Job item.
The records that follow must be repeated exactly, except for their pictures.
────────────────
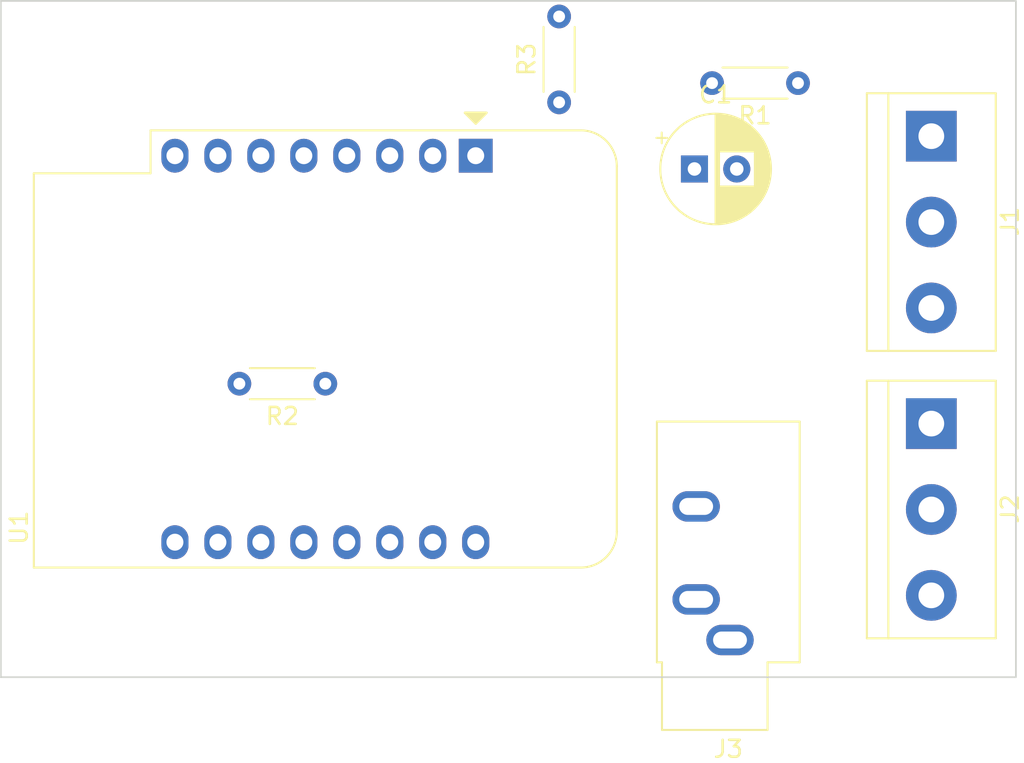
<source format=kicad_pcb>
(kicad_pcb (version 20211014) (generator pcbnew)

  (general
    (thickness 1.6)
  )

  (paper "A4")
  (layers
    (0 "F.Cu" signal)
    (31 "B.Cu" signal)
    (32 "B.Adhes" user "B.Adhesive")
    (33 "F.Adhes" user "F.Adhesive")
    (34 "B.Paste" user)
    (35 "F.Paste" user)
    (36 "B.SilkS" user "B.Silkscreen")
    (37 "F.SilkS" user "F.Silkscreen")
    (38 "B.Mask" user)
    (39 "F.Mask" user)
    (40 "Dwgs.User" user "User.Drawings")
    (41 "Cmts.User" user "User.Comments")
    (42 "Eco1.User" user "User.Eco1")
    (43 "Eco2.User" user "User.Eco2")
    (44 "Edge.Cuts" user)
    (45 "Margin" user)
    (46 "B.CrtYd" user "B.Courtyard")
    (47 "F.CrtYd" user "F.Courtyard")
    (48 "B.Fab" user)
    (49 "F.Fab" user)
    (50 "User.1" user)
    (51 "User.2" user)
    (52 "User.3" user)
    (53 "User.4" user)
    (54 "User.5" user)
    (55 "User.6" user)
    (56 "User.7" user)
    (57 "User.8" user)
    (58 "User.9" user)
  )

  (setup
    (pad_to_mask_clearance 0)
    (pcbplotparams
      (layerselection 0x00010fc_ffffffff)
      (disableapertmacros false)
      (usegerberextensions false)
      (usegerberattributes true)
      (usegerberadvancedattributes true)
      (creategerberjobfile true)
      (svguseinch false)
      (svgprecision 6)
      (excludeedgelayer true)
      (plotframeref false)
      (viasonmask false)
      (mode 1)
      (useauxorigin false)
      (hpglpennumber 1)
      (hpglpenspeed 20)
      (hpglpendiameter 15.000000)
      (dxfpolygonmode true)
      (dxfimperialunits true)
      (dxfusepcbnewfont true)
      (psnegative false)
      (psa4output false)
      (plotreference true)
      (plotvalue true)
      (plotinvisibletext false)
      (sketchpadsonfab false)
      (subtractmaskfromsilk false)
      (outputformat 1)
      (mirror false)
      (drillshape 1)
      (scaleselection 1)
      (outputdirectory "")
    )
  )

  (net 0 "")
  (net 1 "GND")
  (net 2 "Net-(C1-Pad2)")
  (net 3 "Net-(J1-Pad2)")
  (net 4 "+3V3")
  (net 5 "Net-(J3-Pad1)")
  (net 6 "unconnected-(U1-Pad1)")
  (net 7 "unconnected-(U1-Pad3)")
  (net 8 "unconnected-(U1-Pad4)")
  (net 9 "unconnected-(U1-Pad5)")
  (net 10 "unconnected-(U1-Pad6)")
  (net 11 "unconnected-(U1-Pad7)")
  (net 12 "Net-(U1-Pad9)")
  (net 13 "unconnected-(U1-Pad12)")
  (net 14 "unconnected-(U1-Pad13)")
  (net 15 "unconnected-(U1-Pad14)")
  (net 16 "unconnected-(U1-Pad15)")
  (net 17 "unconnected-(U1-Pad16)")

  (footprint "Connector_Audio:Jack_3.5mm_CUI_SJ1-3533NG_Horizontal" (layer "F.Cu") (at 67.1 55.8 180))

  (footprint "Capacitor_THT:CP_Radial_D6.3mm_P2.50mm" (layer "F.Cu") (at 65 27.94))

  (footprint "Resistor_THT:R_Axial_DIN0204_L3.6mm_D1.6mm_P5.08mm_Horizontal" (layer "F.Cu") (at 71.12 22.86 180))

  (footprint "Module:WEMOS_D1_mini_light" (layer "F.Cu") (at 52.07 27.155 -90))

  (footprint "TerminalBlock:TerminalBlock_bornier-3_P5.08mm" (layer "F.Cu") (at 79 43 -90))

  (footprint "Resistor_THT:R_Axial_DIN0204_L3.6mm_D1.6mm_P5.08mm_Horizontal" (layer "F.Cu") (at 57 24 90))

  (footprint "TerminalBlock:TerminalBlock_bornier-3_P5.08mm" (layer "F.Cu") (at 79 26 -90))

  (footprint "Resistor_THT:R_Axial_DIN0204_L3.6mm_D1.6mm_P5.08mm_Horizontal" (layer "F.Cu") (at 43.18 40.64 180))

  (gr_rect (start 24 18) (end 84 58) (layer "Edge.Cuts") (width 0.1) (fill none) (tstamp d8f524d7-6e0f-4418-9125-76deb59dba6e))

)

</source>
────────────────
Response to the task.
<source format=kicad_pcb>
(kicad_pcb (version 20211014) (generator pcbnew)

  (general
    (thickness 1.6)
  )

  (paper "A4")
  (layers
    (0 "F.Cu" signal)
    (31 "B.Cu" signal)
    (32 "B.Adhes" user "B.Adhesive")
    (33 "F.Adhes" user "F.Adhesive")
    (34 "B.Paste" user)
    (35 "F.Paste" user)
    (36 "B.SilkS" user "B.Silkscreen")
    (37 "F.SilkS" user "F.Silkscreen")
    (38 "B.Mask" user)
    (39 "F.Mask" user)
    (40 "Dwgs.User" user "User.Drawings")
    (41 "Cmts.User" user "User.Comments")
    (42 "Eco1.User" user "User.Eco1")
    (43 "Eco2.User" user "User.Eco2")
    (44 "Edge.Cuts" user)
    (45 "Margin" user)
    (46 "B.CrtYd" user "B.Courtyard")
    (47 "F.CrtYd" user "F.Courtyard")
    (48 "B.Fab" user)
    (49 "F.Fab" user)
    (50 "User.1" user)
    (51 "User.2" user)
    (52 "User.3" user)
    (53 "User.4" user)
    (54 "User.5" user)
    (55 "User.6" user)
    (56 "User.7" user)
    (57 "User.8" user)
    (58 "User.9" user)
  )

  (setup
    (pad_to_mask_clearance 0)
    (pcbplotparams
      (layerselection 0x00010fc_ffffffff)
      (disableapertmacros false)
      (usegerberextensions false)
      (usegerberattributes true)
      (usegerberadvancedattributes true)
      (creategerberjobfile true)
      (svguseinch false)
      (svgprecision 6)
      (excludeedgelayer true)
      (plotframeref false)
      (viasonmask false)
      (mode 1)
      (useauxorigin false)
      (hpglpennumber 1)
      (hpglpenspeed 20)
      (hpglpendiameter 15.000000)
      (dxfpolygonmode true)
      (dxfimperialunits true)
      (dxfusepcbnewfont true)
      (psnegative false)
      (psa4output false)
      (plotreference true)
      (plotvalue true)
      (plotinvisibletext false)
      (sketchpadsonfab false)
      (subtractmaskfromsilk false)
      (outputformat 1)
      (mirror false)
      (drillshape 1)
      (scaleselection 1)
      (outputdirectory "")
    )
  )

  (net 0 "")
  (net 1 "GND")
  (net 2 "Net-(C1-Pad2)")
  (net 3 "Net-(J1-Pad2)")
  (net 4 "+3V3")
  (net 5 "Net-(J3-Pad1)")
  (net 6 "unconnected-(U1-Pad1)")
  (net 7 "unconnected-(U1-Pad3)")
  (net 8 "unconnected-(U1-Pad4)")
  (net 9 "unconnected-(U1-Pad5)")
  (net 10 "unconnected-(U1-Pad6)")
  (net 11 "unconnected-(U1-Pad7)")
  (net 12 "Net-(U1-Pad9)")
  (net 13 "unconnected-(U1-Pad12)")
  (net 14 "unconnected-(U1-Pad13)")
  (net 15 "unconnected-(U1-Pad14)")
  (net 16 "unconnected-(U1-Pad15)")
  (net 17 "unconnected-(U1-Pad16)")

  (footprint "Connector_Audio:Jack_3.5mm_CUI_SJ1-3533NG_Horizontal" (layer "F.Cu") (at 67.1 55.8 180))

  (footprint "Capacitor_THT:CP_Radial_D6.3mm_P2.50mm" (layer "F.Cu") (at 65 27.94))

  (footprint "Resistor_THT:R_Axial_DIN0204_L3.6mm_D1.6mm_P5.08mm_Horizontal" (layer "F.Cu") (at 71.12 22.86 180))

  (footprint "Module:WEMOS_D1_mini_light" (layer "F.Cu") (at 52.07 27.155 -90))

  (footprint "TerminalBlock:TerminalBlock_bornier-3_P5.08mm" (layer "F.Cu") (at 79 43 -90))

  (footprint "Resistor_THT:R_Axial_DIN0204_L3.6mm_D1.6mm_P5.08mm_Horizontal" (layer "F.Cu") (at 57 24 90))

  (footprint "TerminalBlock:TerminalBlock_bornier-3_P5.08mm" (layer "F.Cu") (at 79 26 -90))

  (footprint "Resistor_THT:R_Axial_DIN0204_L3.6mm_D1.6mm_P5.08mm_Horizontal" (layer "F.Cu") (at 43.18 40.64 180))

  (gr_rect (start 24 18) (end 84 58) (layer "Edge.Cuts") (width 0.1) (fill none) (tstamp d8f524d7-6e0f-4418-9125-76deb59dba6e))

)

</source>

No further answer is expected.